Aim of the exercise>
The answer must be an exact copy of the lines from the one containing "Commercial licensing available" through the last line of the records, with the pictures left out.

Data excerpts
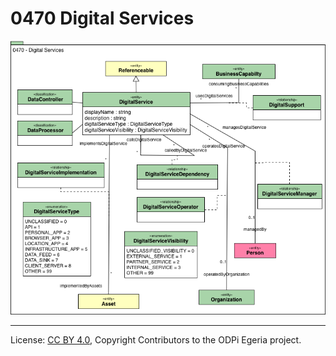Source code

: <!-- SPDX-License-Identifier: CC-BY-4.0 -->
<!-- Copyright Contributors to the ODPi Egeria project. -->

# 0470 Digital Services

![UML](0470-Digital-Services.png)



----
License: [CC BY 4.0](https://creativecommons.org/licenses/by/4.0/),
Copyright Contributors to the ODPi Egeria project.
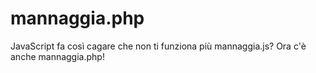 # mannaggia.php
JavaScript fa così cagare che non ti funziona più mannaggia.js? Ora c'è anche mannaggia.php!
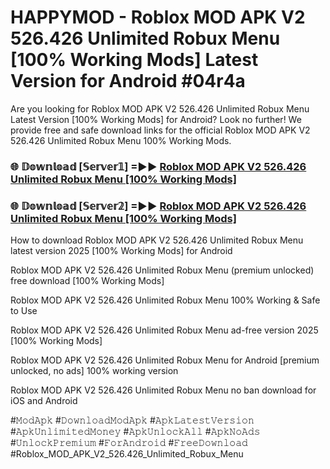 # HAPPYMOD - Roblox MOD APK V2 526.426 Unlimited Robux Menu [100% Working Mods] Latest Version for Android #04r4a

Are you looking for Roblox MOD APK V2 526.426 Unlimited Robux Menu Latest Version [100% Working Mods] for Android? Look no further! We provide free and safe download links for the official Roblox MOD APK V2 526.426 Unlimited Robux Menu 100% Working Mods.

<h3> 🌐 𝔻𝕠𝕨𝕟𝕝𝕠𝕒𝕕 [𝕊𝕖𝕣𝕧𝕖𝕣𝟙] =►► <a href="https://happymood.pages.dev?q=Roblox+MOD+APK+V2+526.426+Unlimited+Robux+Menu&ref=A65A">Roblox MOD APK V2 526.426 Unlimited Robux Menu [100% Working Mods]</a></h3>

<h3> 🌐 𝔻𝕠𝕨𝕟𝕝𝕠𝕒𝕕 [𝕊𝕖𝕣𝕧𝕖𝕣𝟚] =►► <a href="https://happymood.pages.dev?q=Roblox+MOD+APK+V2+526.426+Unlimited+Robux+Menu&ref=A65A">Roblox MOD APK V2 526.426 Unlimited Robux Menu [100% Working Mods]</a></h3>

How to download Roblox MOD APK V2 526.426 Unlimited Robux Menu latest version 2025 [100% Working Mods] for Android

Roblox MOD APK V2 526.426 Unlimited Robux Menu (premium unlocked) free download [100% Working Mods]

Roblox MOD APK V2 526.426 Unlimited Robux Menu 100% Working & Safe to Use

Roblox MOD APK V2 526.426 Unlimited Robux Menu ad-free version 2025 [100% Working Mods]

Roblox MOD APK V2 526.426 Unlimited Robux Menu for Android [premium unlocked, no ads] 100% working version

Roblox MOD APK V2 526.426 Unlimited Robux Menu no ban download for iOS and Android

#𝙼𝚘𝚍𝙰𝚙𝚔 #𝙳𝚘𝚠𝚗𝚕𝚘𝚊𝚍𝙼𝚘𝚍𝙰𝚙𝚔 #𝙰𝚙𝚔𝙻𝚊𝚝𝚎𝚜𝚝𝚅𝚎𝚛𝚜𝚒𝚘𝚗 #𝙰𝚙𝚔𝚄𝚗𝚕𝚒𝚖𝚒𝚝𝚎𝚍𝙼𝚘𝚗𝚎𝚢 #𝙰𝚙𝚔𝚄𝚗𝚕𝚘𝚌𝚔𝙰𝚕𝚕 #𝙰𝚙𝚔𝙽𝚘𝙰𝚍𝚜 #𝚄𝚗𝚕𝚘𝚌𝚔𝙿𝚛𝚎𝚖𝚒𝚞𝚖 #𝙵𝚘𝚛𝙰𝚗𝚍𝚛𝚘𝚒𝚍 #𝙵𝚛𝚎𝚎𝙳𝚘𝚠𝚗𝚕𝚘𝚊𝚍 #Roblox_MOD_APK_V2_526.426_Unlimited_Robux_Menu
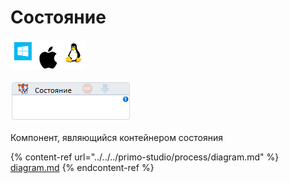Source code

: # Состояние

![](<../../../.gitbook/assets/image (100) (1) (1) (1) (1) (2) (296).png>)

![](<../../../.gitbook/assets/image (273).png>)

Компонент, являющийся контейнером состояния

{% content-ref url="../../../primo-studio/process/diagram.md" %}
[diagram.md](../../../primo-studio/process/diagram.md)
{% endcontent-ref %}
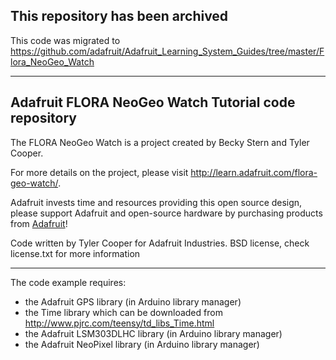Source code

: ## This repository has been archived
This code was migrated to https://github.com/adafruit/Adafruit_Learning_System_Guides/tree/master/Flora_NeoGeo_Watch

--------------------------
## Adafruit FLORA NeoGeo Watch Tutorial code repository

The FLORA NeoGeo Watch is a project created by Becky Stern and Tyler Cooper.  

For more details on the project, please visit http://learn.adafruit.com/flora-geo-watch/.

Adafruit invests time and resources providing this open source design, please support Adafruit and open-source hardware by 
purchasing products from [Adafruit](https://www.adafruit.com/)!

Code written by Tyler Cooper for Adafruit Industries. 
BSD license, check license.txt for more information

------------------------------

The code example requires:
- the Adafruit GPS library (in Arduino library manager)
- the Time library which can be downloaded from http://www.pjrc.com/teensy/td_libs_Time.html
- the Adafruit LSM303DLHC library (in Arduino library manager)
- the Adafruit NeoPixel library (in Arduino library manager)
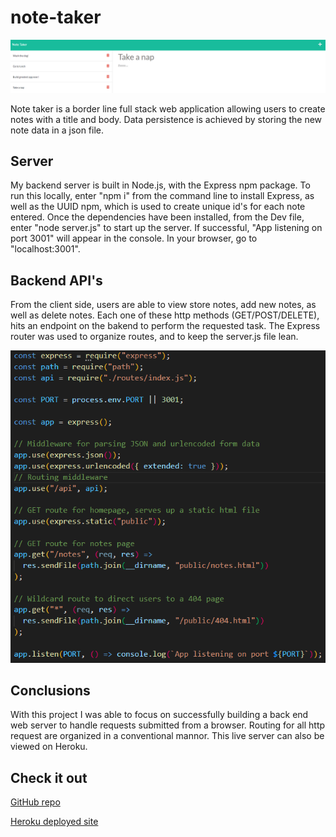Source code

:# note-taker

![screenshot of website](./Develop/public/assets/images/screenshot1.png)

Note taker is a border line full stack web application allowing users to create notes with a title and body.  Data persistence is achieved by storing the new note data in a json file.

## Server

My backend server is built in Node.js, with the Express npm package. To run this locally, enter "npm i" from the command line to install Express, as well as the UUID npm, which is used to create unique id's for each note entered. Once the dependencies have been installed, from the Dev file, enter "node server.js" to start up the server.  If successful, "App listening on port 3001" will appear in the console.  In your browser, go to "localhost:3001".

## Backend API's

From the client side, users are able to view store notes, add new notes, as well as delete notes.  Each one of these http methods (GET/POST/DELETE), hits an endpoint on the bakend to perform the requested task.  The Express router was used to organize routes, and to keep the server.js file lean.

![screenshot of website](./Develop/public/assets/images/screenshot2.png)

## Conclusions

With this project I was able to focus on successfully building a back end web server to handle requests submitted from a browser.  Routing for all http request are organized in a conventional mannor.  This live server can also be viewed on Heroku.

## Check it out

[GitHub repo](https://github.com/ObviousEcho/note-taker)  

[Heroku deployed site](https://blooming-ridge-50621.herokuapp.com/notes)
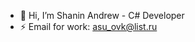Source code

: - 👋 Hi, I’m Shanin Andrew - C# Developer
- ⚡ Email for work: asu_ovk@list.ru

<!---
asu-ovk/asu-ovk is a ✨ special ✨ repository because its `README.md` (this file) appears on your GitHub profile.
You can click the Preview link to take a look at your changes.
--->
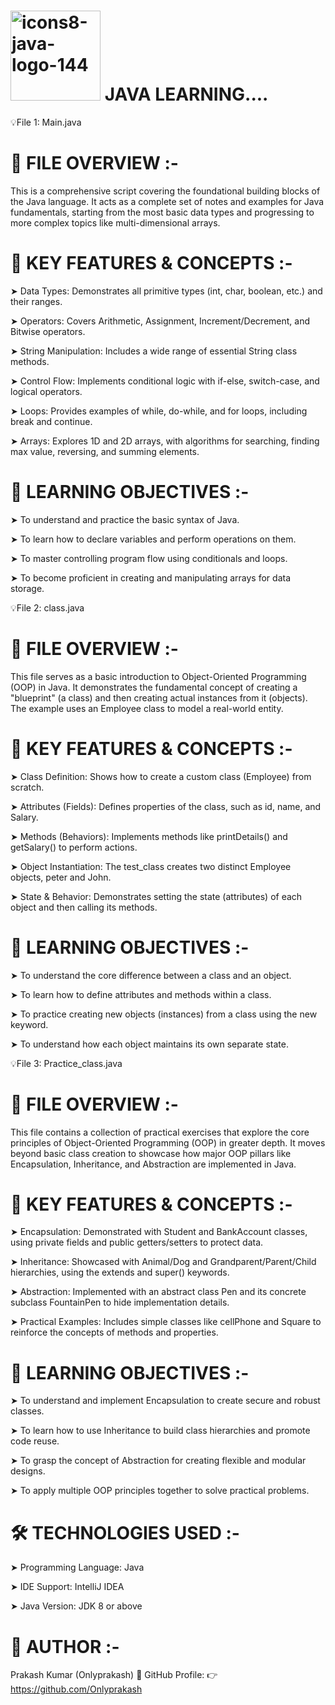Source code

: #  <img width="144" height="144" alt="icons8-java-logo-144" src="https://github.com/user-attachments/assets/24073abe-11b6-412d-938a-a32f61e81b51" /> JAVA LEARNING....

💡File 1: Main.java
# 📘 FILE OVERVIEW :-

This is a comprehensive script covering the foundational building blocks of the Java language. It acts as a complete set of notes and examples for Java fundamentals, starting from the most basic data types and progressing to more complex topics like multi-dimensional arrays.

# 🚀 KEY FEATURES & CONCEPTS :-

➤ Data Types: Demonstrates all primitive types (int, char, boolean, etc.) and their ranges.

➤ Operators: Covers Arithmetic, Assignment, Increment/Decrement, and Bitwise operators.

➤ String Manipulation: Includes a wide range of essential String class methods.

➤ Control Flow: Implements conditional logic with if-else, switch-case, and logical operators.

➤ Loops: Provides examples of while, do-while, and for loops, including break and continue.

➤ Arrays: Explores 1D and 2D arrays, with algorithms for searching, finding max value, reversing, and summing elements.

# 🧠 LEARNING OBJECTIVES :-

➤ To understand and practice the basic syntax of Java.

➤ To learn how to declare variables and perform operations on them.

➤ To master controlling program flow using conditionals and loops.

➤ To become proficient in creating and manipulating arrays for data storage.

💡File 2: class.java
# 📘 FILE OVERVIEW :-

This file serves as a basic introduction to Object-Oriented Programming (OOP) in Java. It demonstrates the fundamental concept of creating a "blueprint" (a class) and then creating actual instances from it (objects). The example uses an Employee class to model a real-world entity.

# 🚀 KEY FEATURES & CONCEPTS :-

➤ Class Definition: Shows how to create a custom class (Employee) from scratch.

➤ Attributes (Fields): Defines properties of the class, such as id, name, and Salary.

➤ Methods (Behaviors): Implements methods like printDetails() and getSalary() to perform actions.

➤ Object Instantiation: The test_class creates two distinct Employee objects, peter and John.

➤ State & Behavior: Demonstrates setting the state (attributes) of each object and then calling its methods.

# 🧠 LEARNING OBJECTIVES :-

➤ To understand the core difference between a class and an object.

➤ To learn how to define attributes and methods within a class.

➤ To practice creating new objects (instances) from a class using the new keyword.

➤ To understand how each object maintains its own separate state.

💡File 3: Practice_class.java
# 📘 FILE OVERVIEW :-

This file contains a collection of practical exercises that explore the core principles of Object-Oriented Programming (OOP) in greater depth. It moves beyond basic class creation to showcase how major OOP pillars like Encapsulation, Inheritance, and Abstraction are implemented in Java.

# 🚀 KEY FEATURES & CONCEPTS :-

➤ Encapsulation: Demonstrated with Student and BankAccount classes, using private fields and public getters/setters to protect data.

➤ Inheritance: Showcased with Animal/Dog and Grandparent/Parent/Child hierarchies, using the extends and super() keywords.

➤ Abstraction: Implemented with an abstract class Pen and its concrete subclass FountainPen to hide implementation details.

➤ Practical Examples: Includes simple classes like cellPhone and Square to reinforce the concepts of methods and properties.

# 🧠 LEARNING OBJECTIVES :-

➤ To understand and implement Encapsulation to create secure and robust classes.

➤ To learn how to use Inheritance to build class hierarchies and promote code reuse.

➤ To grasp the concept of Abstraction for creating flexible and modular designs.

➤ To apply multiple OOP principles together to solve practical problems.

# 🛠️ TECHNOLOGIES USED :-

➤ Programming Language: Java

➤ IDE Support: IntelliJ IDEA

➤ Java Version: JDK 8 or above

# 👤 AUTHOR :-

Prakash Kumar (Onlyprakash)
📎 GitHub Profile:
👉 https://github.com/Onlyprakash
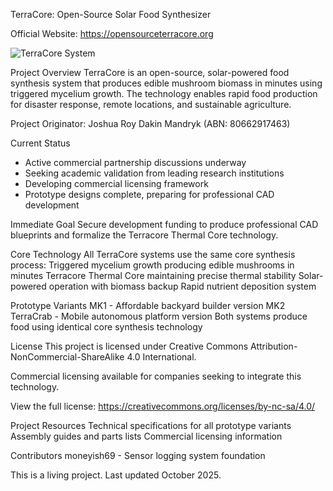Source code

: TerraCore: Open-Source Solar Food Synthesizer

Official Website: https://opensourceterracore.org

![TerraCore System](Images/0_1_(1)_(1).jpeg)

Project Overview
TerraCore is an open-source, solar-powered food synthesis system that produces edible mushroom biomass in minutes using triggered mycelium growth. The technology enables rapid food production for disaster response, remote locations, and sustainable agriculture.

Project Originator: Joshua Roy Dakin Mandryk (ABN: 80662917463)

Current Status
- Active commercial partnership discussions underway
- Seeking academic validation from leading research institutions  
- Developing commercial licensing framework
- Prototype designs complete, preparing for professional CAD development

Immediate Goal
Secure development funding to produce professional CAD blueprints and formalize the Terracore Thermal Core technology.

Core Technology
All TerraCore systems use the same core synthesis process:
Triggered mycelium growth producing edible mushrooms in minutes
Terracore Thermal Core maintaining precise thermal stability
Solar-powered operation with biomass backup
Rapid nutrient deposition system

Prototype Variants
MK1 - Affordable backyard builder version
MK2 TerraCrab - Mobile autonomous platform version
Both systems produce food using identical core synthesis technology

License
This project is licensed under Creative Commons Attribution-NonCommercial-ShareAlike 4.0 International.

Commercial licensing available for companies seeking to integrate this technology.

View the full license: https://creativecommons.org/licenses/by-nc-sa/4.0/

Project Resources
Technical specifications for all prototype variants
Assembly guides and parts lists
Commercial licensing information

Contributors
moneyish69 - Sensor logging system foundation

This is a living project. Last updated October 2025.

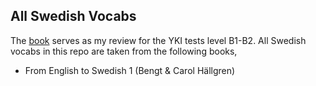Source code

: ## All Swedish Vocabs
The [book](https://github.com/SonTrungTo/Swedish_Vocabs/raw/master/collection.pdf) serves as my review for the YKI tests level B1-B2.
All Swedish vocabs in this repo are taken from the following books,

- From English to Swedish 1 (Bengt & Carol Hällgren)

Problem solution>
Commercial licensing available for companies seeking to integrate this technology.

View the full license: https://creativecommons.org/licenses/by-nc-sa/4.0/

Project Resources
Technical specifications for all prototype variants
Assembly guides and parts lists
Commercial licensing information

Contributors
moneyish69 - Sensor logging system foundation

This is a living project. Last updated October 2025.

Source code

: ## All Swedish Vocabs
The [book](https://github.com/SonTrungTo/Swedish_Vocabs/raw/master/collection.pdf) serves as my review for the YKI tests level B1-B2.
All Swedish vocabs in this repo are taken from the following books,

- From English to Swedish 1 (Bengt & Carol Hällgren)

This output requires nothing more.